:: Try it ::
Check each line below for "bottom" and give the count of those that have it, nothing else.

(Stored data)

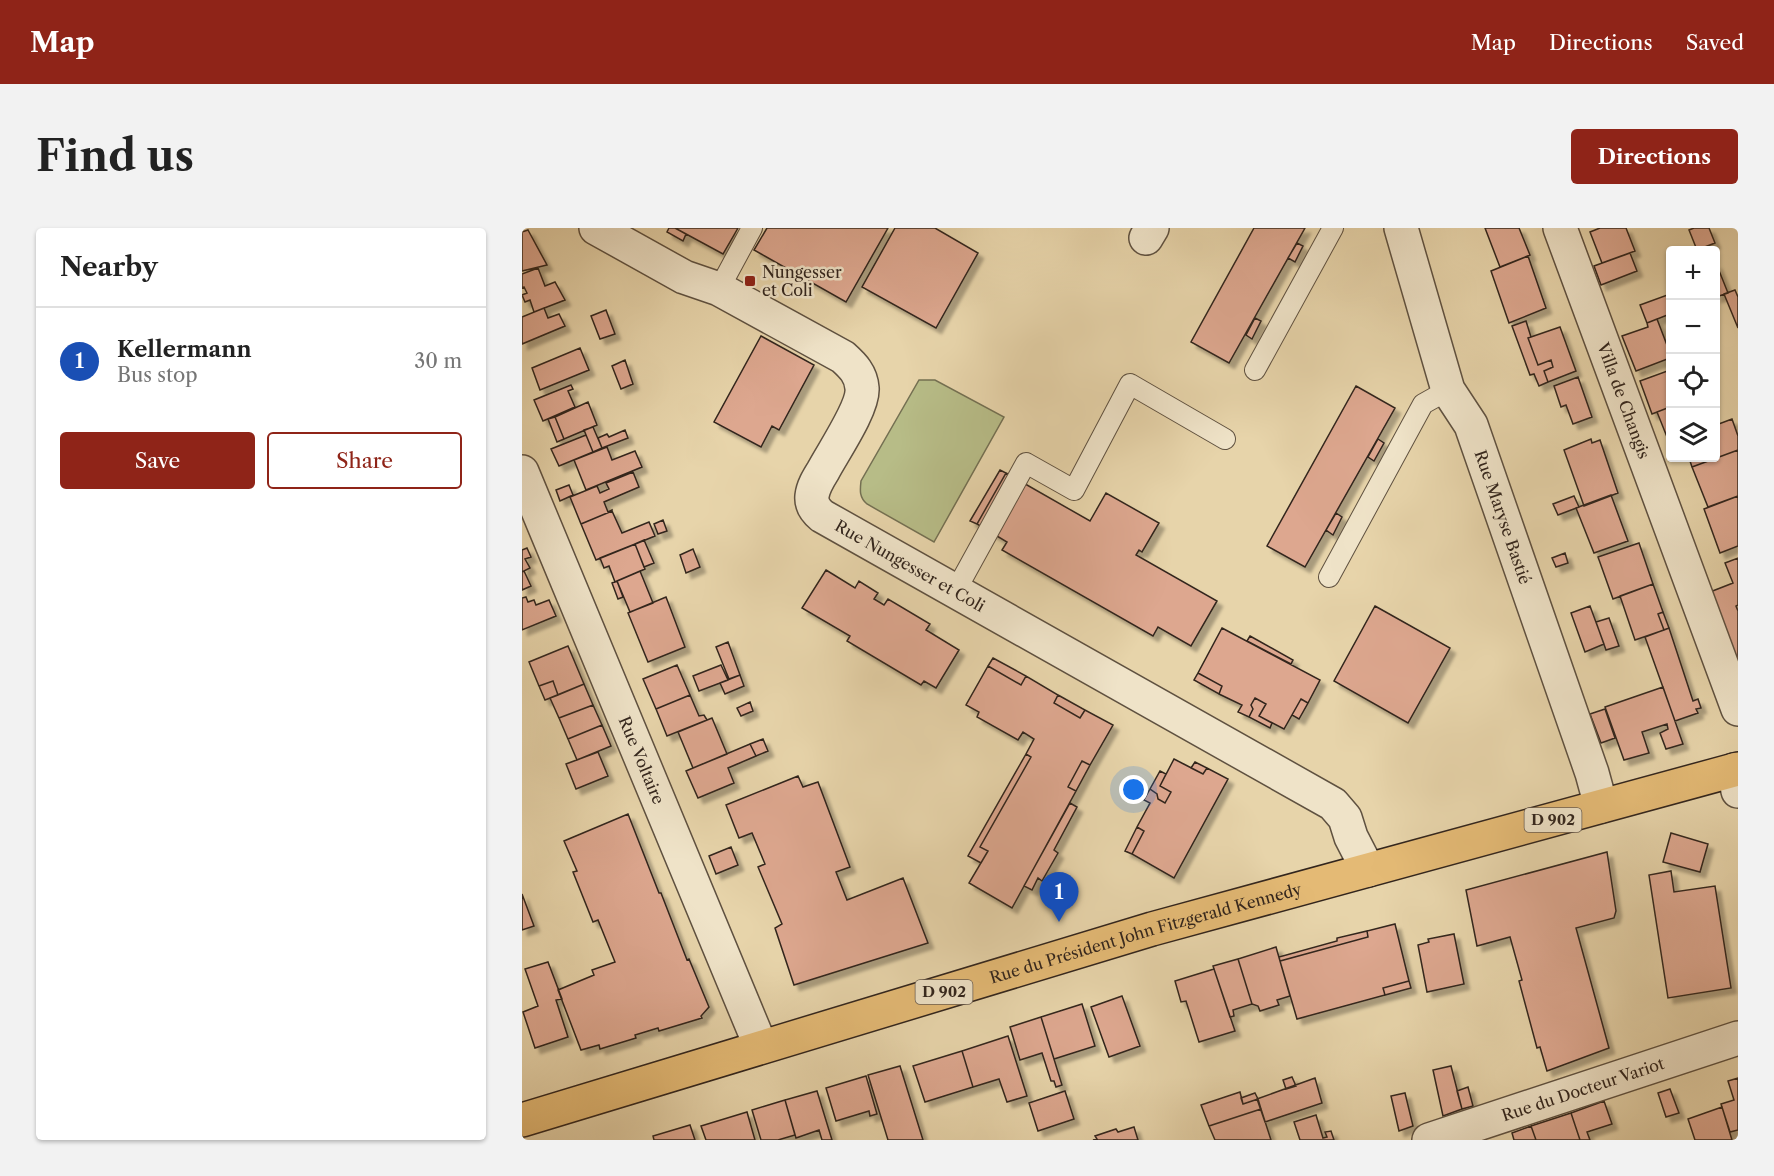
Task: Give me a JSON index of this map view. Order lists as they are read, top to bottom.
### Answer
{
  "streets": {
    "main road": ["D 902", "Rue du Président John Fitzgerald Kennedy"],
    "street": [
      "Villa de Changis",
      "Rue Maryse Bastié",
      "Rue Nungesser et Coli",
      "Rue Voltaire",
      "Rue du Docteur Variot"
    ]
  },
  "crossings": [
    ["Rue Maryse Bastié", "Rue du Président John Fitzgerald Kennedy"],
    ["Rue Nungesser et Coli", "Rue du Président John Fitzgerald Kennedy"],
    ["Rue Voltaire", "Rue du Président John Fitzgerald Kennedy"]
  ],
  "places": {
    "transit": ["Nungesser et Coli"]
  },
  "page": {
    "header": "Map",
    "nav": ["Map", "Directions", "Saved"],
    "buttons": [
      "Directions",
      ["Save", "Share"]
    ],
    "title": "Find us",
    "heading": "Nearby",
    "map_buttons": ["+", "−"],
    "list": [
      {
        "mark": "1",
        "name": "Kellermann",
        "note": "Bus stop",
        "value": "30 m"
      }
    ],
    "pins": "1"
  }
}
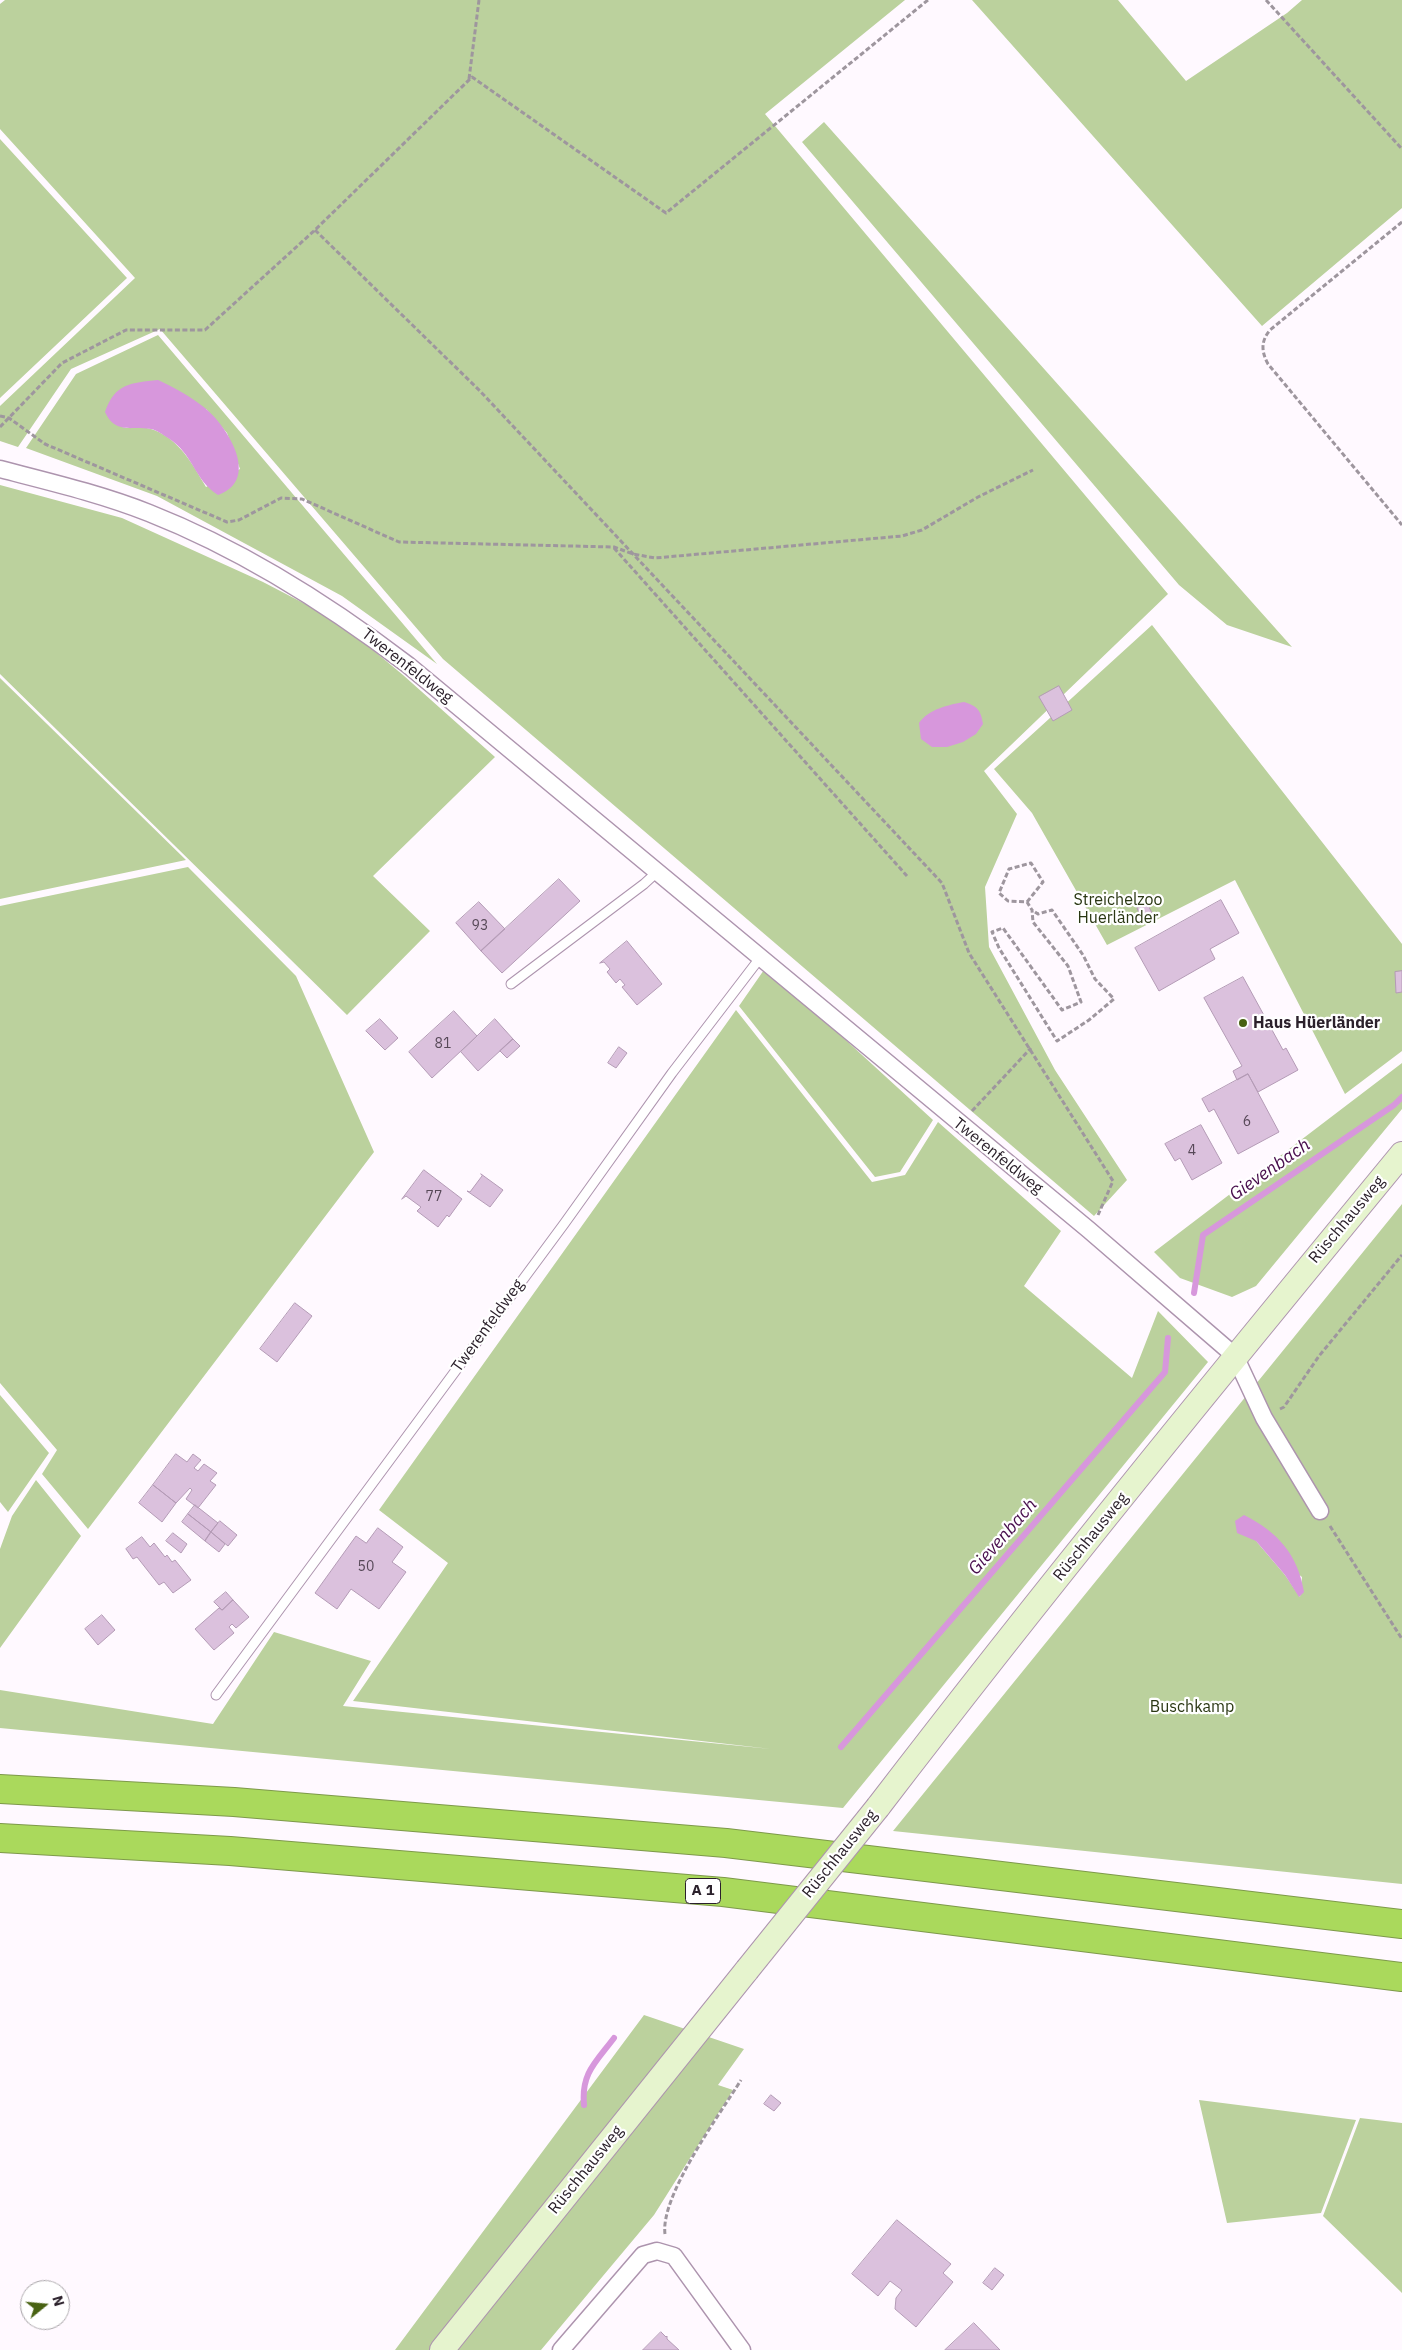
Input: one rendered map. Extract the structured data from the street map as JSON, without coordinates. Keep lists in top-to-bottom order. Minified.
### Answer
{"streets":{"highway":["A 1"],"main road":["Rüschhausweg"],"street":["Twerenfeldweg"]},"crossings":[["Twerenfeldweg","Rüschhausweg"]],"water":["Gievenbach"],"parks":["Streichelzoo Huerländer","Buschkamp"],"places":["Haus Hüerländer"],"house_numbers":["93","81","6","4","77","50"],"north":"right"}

:: Task solution ::
2